* **STUDY QUESTIONS**:
A – In the rows, copy out word for word the lines from the one with "## 🏆 **COMPLETED MODULES**" up to and including the one with "- **Features**: File".
B – Pick up the 2020 NFL Draft offensive tackle rankings where they stop and keep writing.
*** Opening TEXT EXCERPT ***
2020 NFL Draft at a glance

Better in 2020: QB, RB, WR, OT, CB, S

Worse in 2020: TE, OG, C, DL, EDGE, LB

Rk Name College HT WT YR
1 Andrew Thomas Georgia 6'5 320 JR
2 Tristan Wirfs Iowa 6'5 320 JR
3 Prince Wanogho Auburn 6'6 305 rSR
4 Walker Little Stanford 6'6 313 JR
5 Trey Adams Washington 6'7 306 rSR
6 Alaric Jackson Iowa 6'6 320 rJR
7 Calvin Throckmorton Oregon 6'5 318 rSR
8 Ezra Cleveland Boise State 6'5 309 rJR
9 Cole Van Lanen Wisconsin 6'5 311 rJR
10 Lucas Niang TCU 6'6 336 rSR

Just missed: Colton McKivitz (West Virginia) | 6'6/312, Alex Leatherwood (Alabama) | 6'5/310

Potential riser: Samuel Cosmi (Texas) | 6'5/295

Needs a leap: Trey Smith (Tennessee) | 6'5/337

Deep sleeper: Landon Young (Kentucky) | 6'6/324

2021 prospect to monitor: Penei Sewell (Oregon) | 6'6/350


1. Andrew Thomas (Georgia) | 6'5/320

Thomas’ traits are elite, a well-built banger with easy athleticism and plenty of brute strength. His joints shouldn’t be as pliable as they are. Thomas is a 320-pound spring, with the supreme flexibility to coil back into sunken hips and the supreme explosion to strike with ferocious power.

A consensus 2018 All-American, Thomas has started 28 of 29 career games, only missing one with a sprained knee. His career progression has followed the Jonah Williams path. Thomas started at right tackle as a true freshman before moving to the opposite side as a sophomore in 2018 to take over for a player who’d moved on to the NFL (in Jonah’s case, that was Cam Robinson; in Andrew’s, Isaiah Wynn).

Per PFF’s grades, Thomas (80.6) was better than Jonah (76.9) as a sophomore. Jonah’s grade jumped to 89.2 as a junior and a similar developmental leap is needed out of Thomas this fall to make the top-five a reality.

Thomas has Jonah beat in both length and athleticism, so he isn’t going to be followed by the same tired “he should move inside” narrative. He’s also naturally slick outside, setting up quickly in pass-pro and presenting edge rushers with a primo combination of strength and movement from there.

But Thomas is not yet a finished product. He’s leaned on his natural gifts over technique thus far, and that’s been enough to earn him a place in the discussion among the country’s best offensive linemen. But to become an NFL All-Pro, he’s going to have to clean up his footwork and hand usage, and he’s going to have to dial it back and play with more purpose and calm.
*** Closing TEXT EXCERPT ***
*** Opening DATA PROVIDED ***
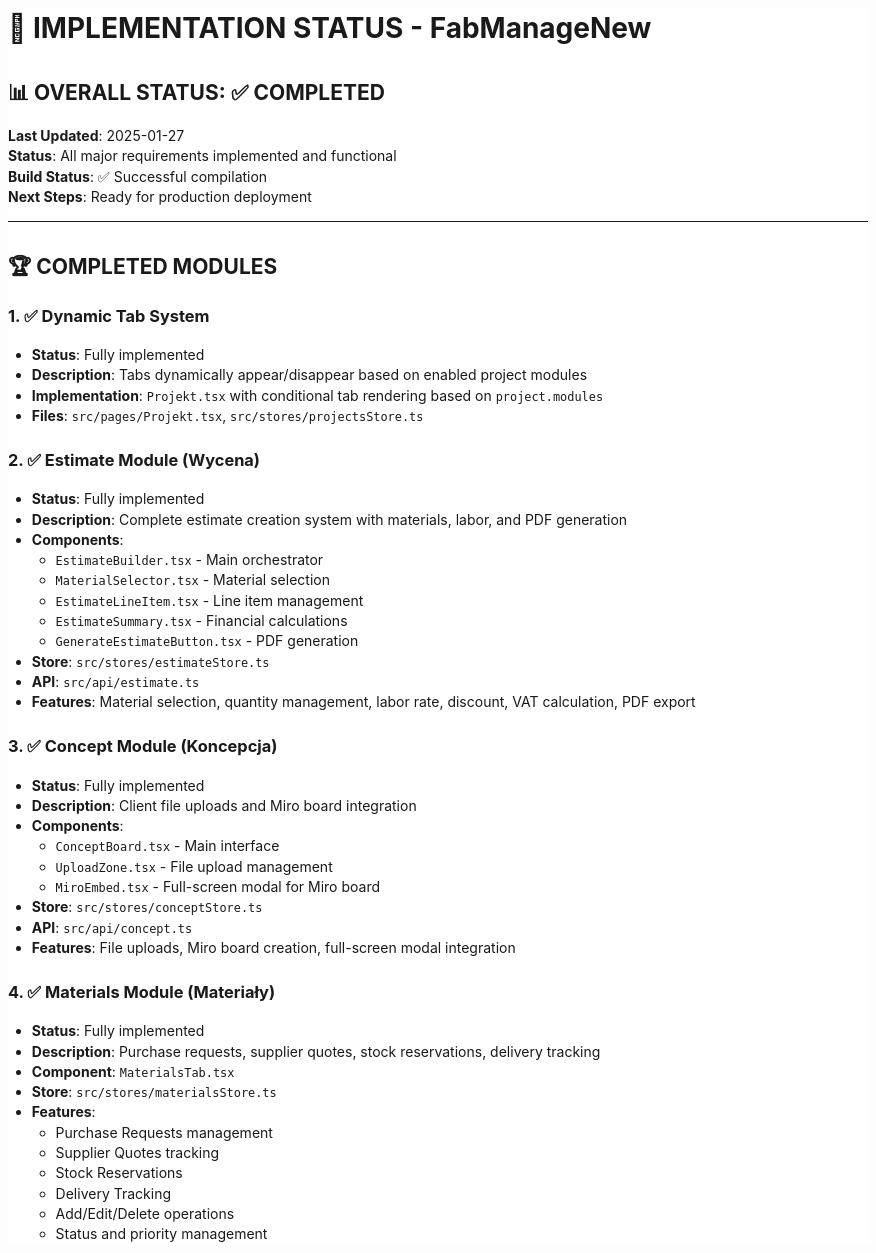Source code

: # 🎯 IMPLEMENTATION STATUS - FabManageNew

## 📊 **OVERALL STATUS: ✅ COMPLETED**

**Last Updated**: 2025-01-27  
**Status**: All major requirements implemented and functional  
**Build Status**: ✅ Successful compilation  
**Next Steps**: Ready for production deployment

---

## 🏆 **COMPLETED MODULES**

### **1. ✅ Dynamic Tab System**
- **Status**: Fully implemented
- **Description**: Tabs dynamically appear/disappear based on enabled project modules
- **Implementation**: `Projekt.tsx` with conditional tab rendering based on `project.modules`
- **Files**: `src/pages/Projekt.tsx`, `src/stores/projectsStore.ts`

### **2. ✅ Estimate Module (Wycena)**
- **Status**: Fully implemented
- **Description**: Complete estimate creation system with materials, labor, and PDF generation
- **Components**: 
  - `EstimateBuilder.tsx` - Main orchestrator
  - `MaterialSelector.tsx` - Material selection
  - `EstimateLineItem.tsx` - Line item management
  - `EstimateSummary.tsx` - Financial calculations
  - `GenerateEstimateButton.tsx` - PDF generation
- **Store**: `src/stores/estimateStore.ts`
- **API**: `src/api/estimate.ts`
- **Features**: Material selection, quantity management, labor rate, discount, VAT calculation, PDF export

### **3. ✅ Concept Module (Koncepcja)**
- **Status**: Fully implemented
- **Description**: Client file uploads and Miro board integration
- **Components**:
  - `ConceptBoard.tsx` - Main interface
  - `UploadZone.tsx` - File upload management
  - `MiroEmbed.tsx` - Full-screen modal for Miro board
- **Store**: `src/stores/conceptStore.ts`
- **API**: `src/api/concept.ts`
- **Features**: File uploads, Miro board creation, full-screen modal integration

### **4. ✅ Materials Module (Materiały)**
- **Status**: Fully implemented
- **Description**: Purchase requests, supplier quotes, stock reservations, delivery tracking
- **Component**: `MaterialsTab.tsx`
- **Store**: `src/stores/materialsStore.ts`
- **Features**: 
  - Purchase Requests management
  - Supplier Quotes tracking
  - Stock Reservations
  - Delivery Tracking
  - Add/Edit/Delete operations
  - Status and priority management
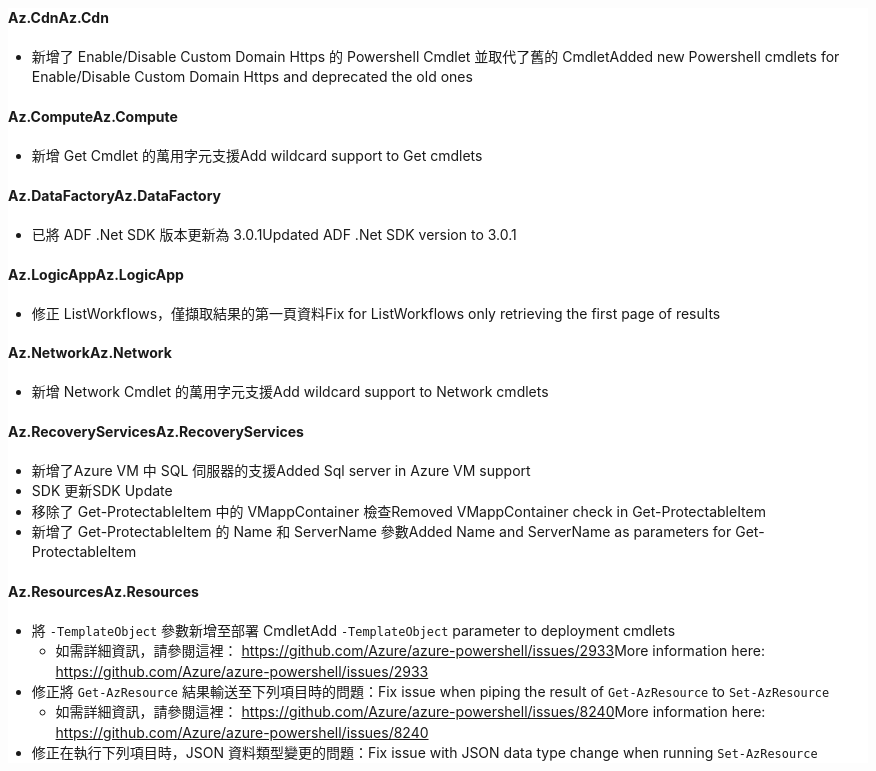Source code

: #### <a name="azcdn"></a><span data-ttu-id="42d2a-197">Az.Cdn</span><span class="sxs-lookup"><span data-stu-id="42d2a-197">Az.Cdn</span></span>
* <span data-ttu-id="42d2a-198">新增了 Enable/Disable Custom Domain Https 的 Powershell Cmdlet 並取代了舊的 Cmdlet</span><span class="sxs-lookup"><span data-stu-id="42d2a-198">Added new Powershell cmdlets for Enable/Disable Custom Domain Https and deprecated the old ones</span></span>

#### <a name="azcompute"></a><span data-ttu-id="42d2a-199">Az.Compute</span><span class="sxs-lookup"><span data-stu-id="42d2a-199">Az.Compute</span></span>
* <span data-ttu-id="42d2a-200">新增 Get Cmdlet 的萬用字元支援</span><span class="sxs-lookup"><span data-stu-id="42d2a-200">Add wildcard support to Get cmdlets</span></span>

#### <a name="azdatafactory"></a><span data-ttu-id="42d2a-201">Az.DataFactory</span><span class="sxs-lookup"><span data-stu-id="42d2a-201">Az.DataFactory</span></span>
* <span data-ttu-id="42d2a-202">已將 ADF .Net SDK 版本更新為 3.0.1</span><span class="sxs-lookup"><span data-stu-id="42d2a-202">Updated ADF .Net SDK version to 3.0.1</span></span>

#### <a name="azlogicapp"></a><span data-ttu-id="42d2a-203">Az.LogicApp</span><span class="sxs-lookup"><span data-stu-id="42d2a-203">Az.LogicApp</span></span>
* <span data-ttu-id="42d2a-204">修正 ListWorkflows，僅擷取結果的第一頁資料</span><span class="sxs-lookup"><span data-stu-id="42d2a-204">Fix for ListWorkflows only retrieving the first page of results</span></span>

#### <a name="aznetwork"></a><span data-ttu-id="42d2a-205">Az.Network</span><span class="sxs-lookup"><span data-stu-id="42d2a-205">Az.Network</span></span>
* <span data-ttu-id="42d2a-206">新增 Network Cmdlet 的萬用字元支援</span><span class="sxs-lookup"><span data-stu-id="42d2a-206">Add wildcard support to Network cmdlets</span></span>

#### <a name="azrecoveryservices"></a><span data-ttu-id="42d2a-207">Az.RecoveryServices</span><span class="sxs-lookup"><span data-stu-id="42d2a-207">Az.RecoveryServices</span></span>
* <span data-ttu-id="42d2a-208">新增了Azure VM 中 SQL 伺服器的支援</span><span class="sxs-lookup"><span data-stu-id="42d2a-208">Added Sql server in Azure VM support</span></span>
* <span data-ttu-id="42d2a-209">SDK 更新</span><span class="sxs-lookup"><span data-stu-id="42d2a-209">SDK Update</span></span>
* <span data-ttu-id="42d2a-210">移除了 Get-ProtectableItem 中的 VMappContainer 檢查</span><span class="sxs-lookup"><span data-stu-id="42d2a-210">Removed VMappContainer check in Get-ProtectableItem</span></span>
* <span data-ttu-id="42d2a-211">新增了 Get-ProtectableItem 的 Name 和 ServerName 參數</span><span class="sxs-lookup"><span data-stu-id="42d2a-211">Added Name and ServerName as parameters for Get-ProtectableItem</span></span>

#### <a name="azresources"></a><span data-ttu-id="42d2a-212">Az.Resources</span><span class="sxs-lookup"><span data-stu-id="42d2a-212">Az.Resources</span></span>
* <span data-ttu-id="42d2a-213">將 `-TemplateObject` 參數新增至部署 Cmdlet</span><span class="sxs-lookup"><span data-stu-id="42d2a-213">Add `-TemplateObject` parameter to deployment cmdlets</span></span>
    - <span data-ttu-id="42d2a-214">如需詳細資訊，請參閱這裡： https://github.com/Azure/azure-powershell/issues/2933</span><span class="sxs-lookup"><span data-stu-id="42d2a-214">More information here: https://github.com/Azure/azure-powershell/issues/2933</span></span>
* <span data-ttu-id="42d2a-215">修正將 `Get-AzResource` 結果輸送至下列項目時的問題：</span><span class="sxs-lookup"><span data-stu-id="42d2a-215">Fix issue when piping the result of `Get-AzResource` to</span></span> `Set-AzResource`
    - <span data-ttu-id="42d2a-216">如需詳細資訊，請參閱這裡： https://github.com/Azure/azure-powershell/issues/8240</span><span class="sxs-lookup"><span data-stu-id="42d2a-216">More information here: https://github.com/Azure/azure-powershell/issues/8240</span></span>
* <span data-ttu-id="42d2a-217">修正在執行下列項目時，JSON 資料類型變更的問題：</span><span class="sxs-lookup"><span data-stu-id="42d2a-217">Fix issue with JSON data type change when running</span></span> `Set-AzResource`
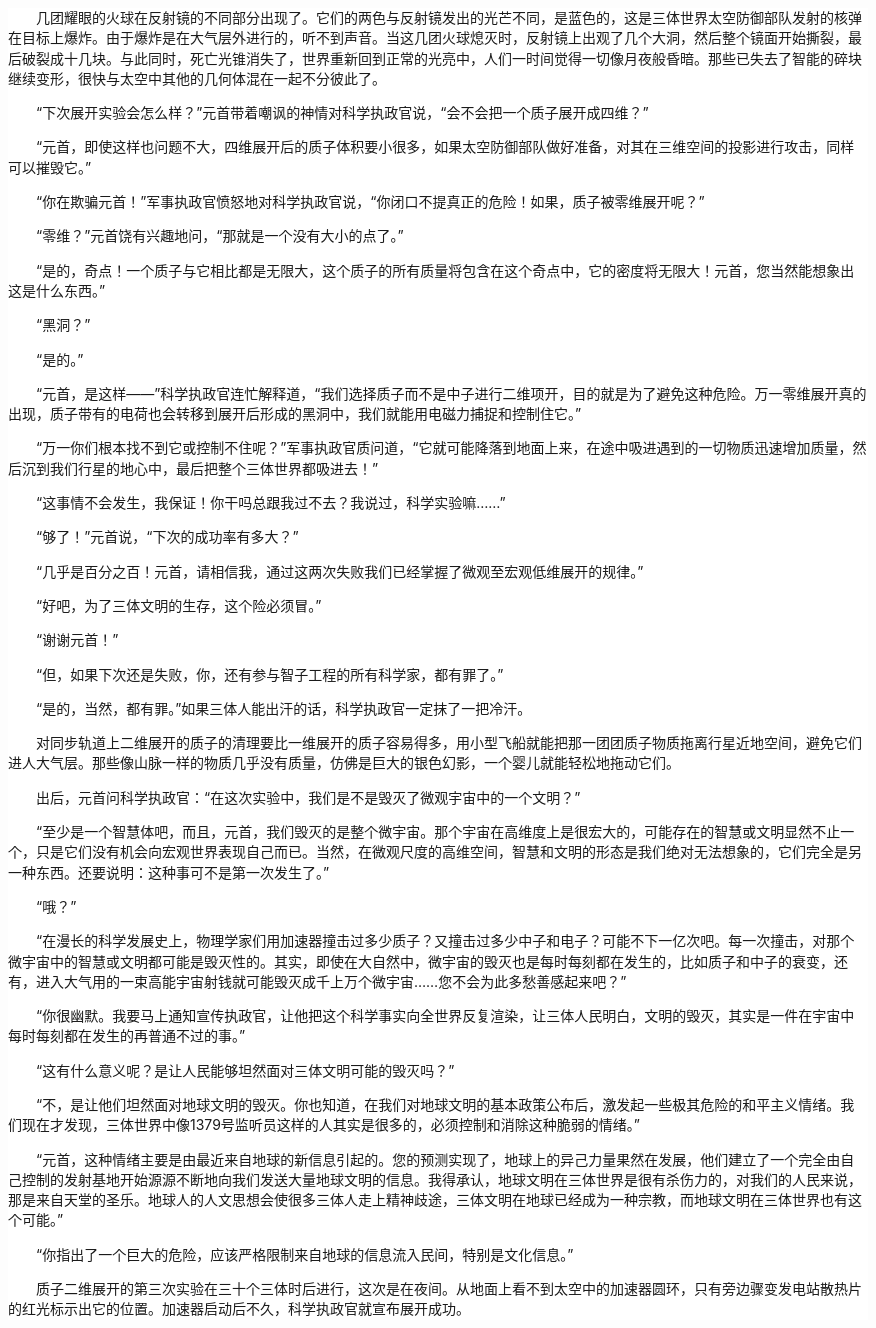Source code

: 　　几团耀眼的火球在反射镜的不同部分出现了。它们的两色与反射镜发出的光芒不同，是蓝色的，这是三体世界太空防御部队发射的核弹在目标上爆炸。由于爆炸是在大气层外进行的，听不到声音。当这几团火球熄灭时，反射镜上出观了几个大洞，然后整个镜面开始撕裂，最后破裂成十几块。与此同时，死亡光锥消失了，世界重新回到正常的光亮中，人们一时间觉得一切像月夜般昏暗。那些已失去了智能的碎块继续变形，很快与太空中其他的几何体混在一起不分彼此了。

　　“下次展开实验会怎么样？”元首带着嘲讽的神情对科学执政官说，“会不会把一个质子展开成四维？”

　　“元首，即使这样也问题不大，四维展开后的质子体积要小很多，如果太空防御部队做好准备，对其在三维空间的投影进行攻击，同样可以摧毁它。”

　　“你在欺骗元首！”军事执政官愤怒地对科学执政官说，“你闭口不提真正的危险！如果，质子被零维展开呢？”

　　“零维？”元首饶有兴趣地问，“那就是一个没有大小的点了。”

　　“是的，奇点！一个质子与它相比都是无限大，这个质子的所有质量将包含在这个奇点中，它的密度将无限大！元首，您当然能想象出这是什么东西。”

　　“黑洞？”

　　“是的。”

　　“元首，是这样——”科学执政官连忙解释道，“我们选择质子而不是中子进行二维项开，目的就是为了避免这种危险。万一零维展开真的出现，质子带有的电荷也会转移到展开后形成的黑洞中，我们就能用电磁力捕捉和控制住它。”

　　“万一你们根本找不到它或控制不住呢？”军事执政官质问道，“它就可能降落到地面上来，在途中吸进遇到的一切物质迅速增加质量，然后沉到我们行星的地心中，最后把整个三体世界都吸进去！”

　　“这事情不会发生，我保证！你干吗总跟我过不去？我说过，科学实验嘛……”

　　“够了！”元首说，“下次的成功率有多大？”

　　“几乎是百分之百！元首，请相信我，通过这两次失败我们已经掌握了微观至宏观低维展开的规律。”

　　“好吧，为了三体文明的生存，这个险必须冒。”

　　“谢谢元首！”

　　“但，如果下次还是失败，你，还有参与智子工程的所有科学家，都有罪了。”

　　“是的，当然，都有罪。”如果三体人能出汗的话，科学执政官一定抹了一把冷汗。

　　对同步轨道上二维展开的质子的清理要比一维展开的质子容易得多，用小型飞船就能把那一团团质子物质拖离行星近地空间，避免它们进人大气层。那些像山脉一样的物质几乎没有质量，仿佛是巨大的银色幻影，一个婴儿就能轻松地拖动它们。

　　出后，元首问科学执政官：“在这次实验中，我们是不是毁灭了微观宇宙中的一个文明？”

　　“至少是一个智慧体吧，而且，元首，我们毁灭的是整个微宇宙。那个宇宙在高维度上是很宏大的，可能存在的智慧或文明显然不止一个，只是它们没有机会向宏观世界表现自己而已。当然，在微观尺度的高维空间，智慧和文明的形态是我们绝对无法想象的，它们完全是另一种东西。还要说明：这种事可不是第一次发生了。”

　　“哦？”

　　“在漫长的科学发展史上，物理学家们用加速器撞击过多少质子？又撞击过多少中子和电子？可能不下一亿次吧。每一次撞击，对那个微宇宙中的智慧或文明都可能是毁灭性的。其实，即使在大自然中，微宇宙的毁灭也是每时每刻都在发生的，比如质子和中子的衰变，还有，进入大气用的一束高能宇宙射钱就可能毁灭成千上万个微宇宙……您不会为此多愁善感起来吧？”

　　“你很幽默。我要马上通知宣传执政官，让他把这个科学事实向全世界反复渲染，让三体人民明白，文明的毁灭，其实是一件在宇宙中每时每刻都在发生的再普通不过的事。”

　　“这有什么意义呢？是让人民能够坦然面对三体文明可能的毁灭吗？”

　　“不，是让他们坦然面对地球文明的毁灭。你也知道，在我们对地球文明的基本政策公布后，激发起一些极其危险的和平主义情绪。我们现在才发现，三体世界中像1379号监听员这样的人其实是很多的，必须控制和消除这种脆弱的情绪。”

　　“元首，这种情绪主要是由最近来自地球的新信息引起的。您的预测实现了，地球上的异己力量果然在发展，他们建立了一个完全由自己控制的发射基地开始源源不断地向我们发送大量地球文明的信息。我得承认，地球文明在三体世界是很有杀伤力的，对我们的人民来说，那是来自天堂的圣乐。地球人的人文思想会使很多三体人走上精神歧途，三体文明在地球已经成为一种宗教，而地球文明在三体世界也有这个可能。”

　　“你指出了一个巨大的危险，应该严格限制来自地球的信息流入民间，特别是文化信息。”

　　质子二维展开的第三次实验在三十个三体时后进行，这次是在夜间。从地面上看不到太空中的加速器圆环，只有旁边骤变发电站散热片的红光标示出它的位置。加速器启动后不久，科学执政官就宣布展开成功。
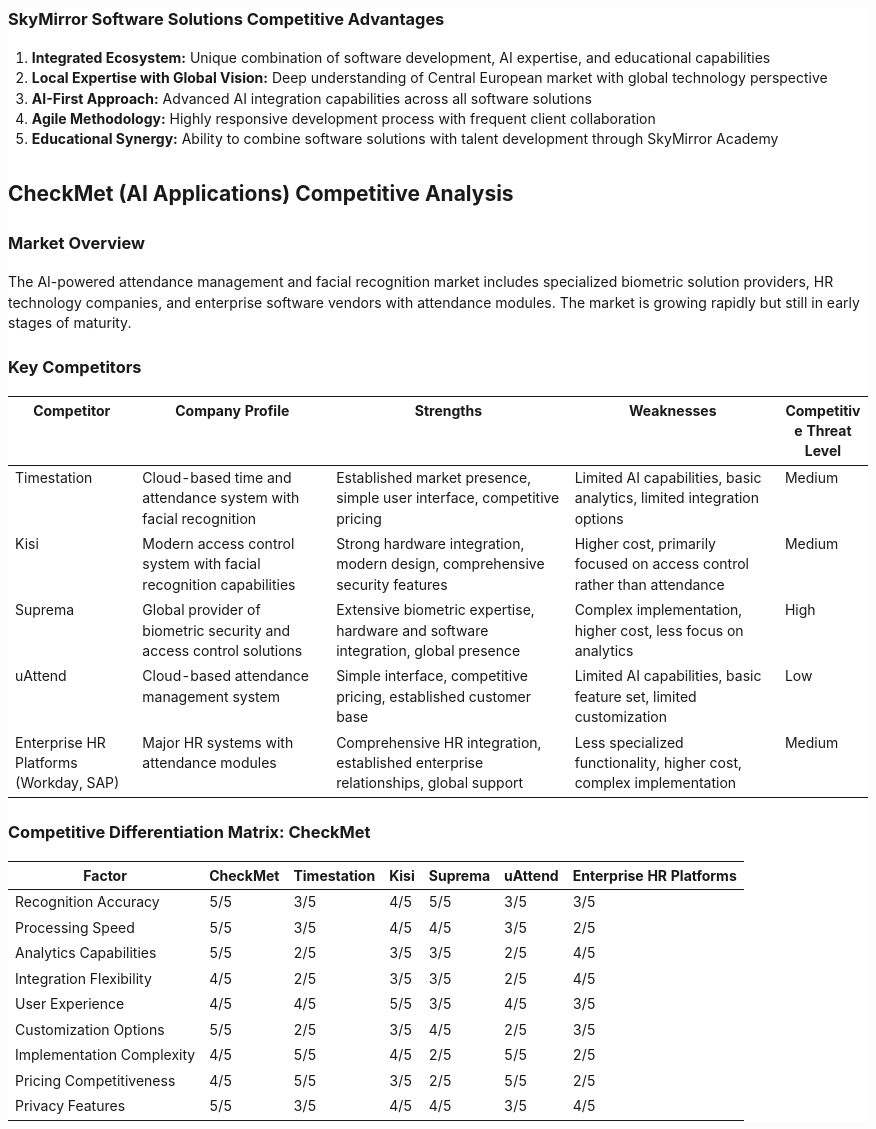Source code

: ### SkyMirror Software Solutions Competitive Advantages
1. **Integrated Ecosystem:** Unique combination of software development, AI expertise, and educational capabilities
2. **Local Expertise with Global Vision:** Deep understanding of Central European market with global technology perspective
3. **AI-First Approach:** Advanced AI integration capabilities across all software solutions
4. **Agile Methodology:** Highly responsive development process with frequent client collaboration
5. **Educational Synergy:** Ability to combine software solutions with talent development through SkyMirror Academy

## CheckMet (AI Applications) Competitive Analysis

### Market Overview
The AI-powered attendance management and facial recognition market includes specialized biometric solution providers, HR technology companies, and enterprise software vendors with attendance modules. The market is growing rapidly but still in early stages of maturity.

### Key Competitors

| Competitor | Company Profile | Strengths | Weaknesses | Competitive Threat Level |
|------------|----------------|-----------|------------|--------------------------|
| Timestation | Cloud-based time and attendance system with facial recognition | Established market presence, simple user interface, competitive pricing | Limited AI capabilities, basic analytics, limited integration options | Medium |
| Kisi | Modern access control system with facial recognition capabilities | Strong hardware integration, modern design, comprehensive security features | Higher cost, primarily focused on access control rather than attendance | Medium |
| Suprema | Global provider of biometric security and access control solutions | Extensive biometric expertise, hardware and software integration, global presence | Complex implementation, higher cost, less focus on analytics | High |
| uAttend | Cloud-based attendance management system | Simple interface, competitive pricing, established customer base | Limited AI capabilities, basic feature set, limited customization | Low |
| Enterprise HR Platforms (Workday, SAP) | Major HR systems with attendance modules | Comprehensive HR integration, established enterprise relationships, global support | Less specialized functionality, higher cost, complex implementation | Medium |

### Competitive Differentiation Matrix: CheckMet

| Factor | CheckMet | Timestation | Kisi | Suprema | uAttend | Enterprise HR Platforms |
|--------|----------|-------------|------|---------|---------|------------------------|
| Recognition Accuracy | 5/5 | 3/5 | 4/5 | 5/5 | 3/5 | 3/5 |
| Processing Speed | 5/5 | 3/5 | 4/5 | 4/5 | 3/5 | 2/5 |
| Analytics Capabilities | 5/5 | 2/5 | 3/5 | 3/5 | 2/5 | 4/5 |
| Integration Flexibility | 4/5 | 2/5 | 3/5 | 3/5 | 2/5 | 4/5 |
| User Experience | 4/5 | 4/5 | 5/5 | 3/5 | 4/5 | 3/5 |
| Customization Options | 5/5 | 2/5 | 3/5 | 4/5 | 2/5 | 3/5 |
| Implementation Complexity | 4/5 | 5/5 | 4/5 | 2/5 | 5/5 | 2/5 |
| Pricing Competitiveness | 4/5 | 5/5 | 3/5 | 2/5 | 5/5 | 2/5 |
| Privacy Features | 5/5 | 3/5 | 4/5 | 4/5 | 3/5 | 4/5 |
*** Closing DATA PROVIDED ***
* **SET OF ANSWERS**:
A –
## 🏆 **COMPLETED MODULES**

### **1. ✅ Dynamic Tab System**
- **Status**: Fully implemented
- **Description**: Tabs dynamically appear/disappear based on enabled project modules
- **Implementation**: `Projekt.tsx` with conditional tab rendering based on `project.modules`
- **Files**: `src/pages/Projekt.tsx`, `src/stores/projectsStore.ts`

### **2. ✅ Estimate Module (Wycena)**
- **Status**: Fully implemented
- **Description**: Complete estimate creation system with materials, labor, and PDF generation
- **Components**: 
  - `EstimateBuilder.tsx` - Main orchestrator
  - `MaterialSelector.tsx` - Material selection
  - `EstimateLineItem.tsx` - Line item management
  - `EstimateSummary.tsx` - Financial calculations
  - `GenerateEstimateButton.tsx` - PDF generation
- **Store**: `src/stores/estimateStore.ts`
- **API**: `src/api/estimate.ts`
- **Features**: Material selection, quantity management, labor rate, discount, VAT calculation, PDF export

### **3. ✅ Concept Module (Koncepcja)**
- **Status**: Fully implemented
- **Description**: Client file uploads and Miro board integration
- **Components**:
  - `ConceptBoard.tsx` - Main interface
  - `UploadZone.tsx` - File upload management
  - `MiroEmbed.tsx` - Full-screen modal for Miro board
- **Store**: `src/stores/conceptStore.ts`
- **API**: `src/api/concept.ts`
- **Features**: File uploads, Miro board creation, full-screen modal integration

B –
Thomas wants to blast people, and that’s great, but he needs to learn that it isn’t always in his best interest to do his 320-pound ferocious uncoil routine, because sometimes the big spring is going to miss its target. Thomas can improve his blocking strike zone merely by being even slightly more measured in his approach.

Further, Thomas needs to realize he’s not to be the bully in pass-pro, that that doesn’t suit his purposes. He’s way more comfortable coming forward than shuffling in a half-moon, but that has nothing to do with an athletic limitation. He’s like a UFC fighter who’s always charging forward. It’s just that most of the fighters of that ilk are limited in talent – they’re brawlers because they can only win in bar-fight scenarios. It’s a last resort.

But Thomas isn’t like that – he’s got Jon Jones’ diverse skillset. Which brings us to the hands in conclusion: Thomas is always throwing with power and ill-intent. We need him to realize that those hands are meant for controlling as much as dictating; he’ll stop letting fish off the line when he quits reeling like a maniac the second he feels a bite.

These are not insignificant concerns. But this is why Thomas is my OT1: His small handful of flaws are all correctable, he’s been a stud at both tackle positions in the SEC his first two years out of high school even with the wild stallion technique, and he has elite traits. Thomas could hang as a low-level starter in the NFL right now. That’s his floor.

His ceiling is a multi-time All-Pro. His advancement up the developmental ladder is entirely predicated on technical gains. Let’s hope he makes major headway in that department this fall, because the package is very exciting.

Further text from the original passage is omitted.